Беседуя, они пересекли прогалину и остановились у подножия холма. Отсюда нечего было и пытаться увидеть что-либо, так как стрельба уже давно затихла, но коль они уже прошли этот путь и Ева ждала их наверху, то решили подняться.

Арнульф между тем вернулся назад, сделав крюк, чтобы не встречаться с графом и наместником. Он так же хорошо заметил их издали, как и они его, и теперь медленно поднимался с берега к просеке.

— Ушли ли, наконец, эти противные господа? — угрюмо бормотал он. — Я не могу встречаться с датчанами; когда-нибудь у меня лопнет терпение, и тогда приключится беда. Я ведь знаю, что они только и ждут повода. Осторожность? Сказать-то легко, а каково сделать, когда внутри тебя все кипит и клокочет, и сам задыхаешься от гнева? Когда это только кончится!

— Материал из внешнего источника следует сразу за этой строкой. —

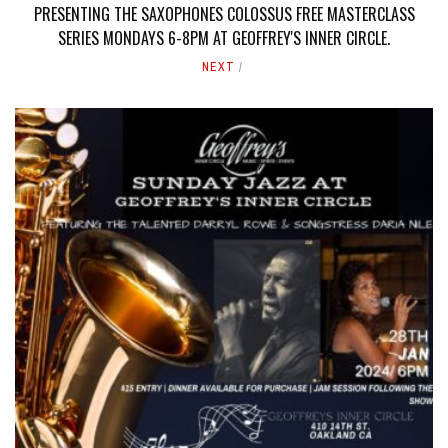
PRESENTING THE SAXOPHONES COLOSSUS FREE MASTERCLASS
SERIES MONDAYS 6-8PM AT GEOFFREY'S INNER CIRCLE.
NEXT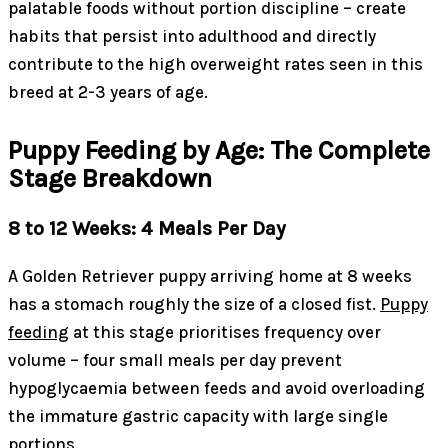
palatable foods without portion discipline – create
habits that persist into adulthood and directly
contribute to the high overweight rates seen in this
breed at 2-3 years of age.
Puppy Feeding by Age: The Complete
Stage Breakdown
8 to 12 Weeks: 4 Meals Per Day
A Golden Retriever puppy arriving home at 8 weeks
has a stomach roughly the size of a closed fist.
Puppy
feeding
at this stage prioritises frequency over
volume – four small meals per day prevent
hypoglycaemia between feeds and avoid overloading
the immature gastric capacity with large single
portions.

Он направился к оголенному еще лесу, намереваясь пойти тем же путем, каким пришли датчане, как вдруг остановился в изумлении. В лесу что-то двигалось, между деревьями виднелись фигуры семи или восьми человек, быстрыми шагами приближавшихся к нему. Постепенно можно было различить форму; сверкнули ружья. Это был отряд солдат, остановившийся на опушке, недалеко от того места, где стоял Арнульф.

— Стой! — скомандовал предводитель. — Мне нужно сперва сориентироваться, в проклятом лесу теряешь дорогу и направление. Совершенно верно, мы на прибрежном холме. Вот там Штрандгольм, а в пятнадцати минутах ходьбы отсюда усадьба Янсена. Дорога идет туда! Вперед!

— Капитан Горст! — воскликнул Арнульф.

— Господин Янсен! — последовал радостный ответ. — Вот это я называю счастьем. Мы только что собирались к вам.

— Ко мне?

— Да! Я ведь знаю, что вы — наш, а мы как раз нуждались в помощи друга. Мы — одни, отрезаны от своих и хотели пробыть у вас до тех пор…

— Нет, не туда! — перебил его Арнульф. — У меня датский постой, больше двадцати человек…

Это известие, по-видимому, ошеломило Горста; он раздраженно топнул ногой:

— Проклятие! Что же нам делать?

— Вы пришли по берегу? — спросил Янсен.

— Нет, через лес, но надо обезопасить себя. Унтер-офицер Мертенс, ступайте на берег и зорко следите за холмами, остальные, расставьте посты слева и справа. Как только покажется кто-нибудь, дайте тревогу!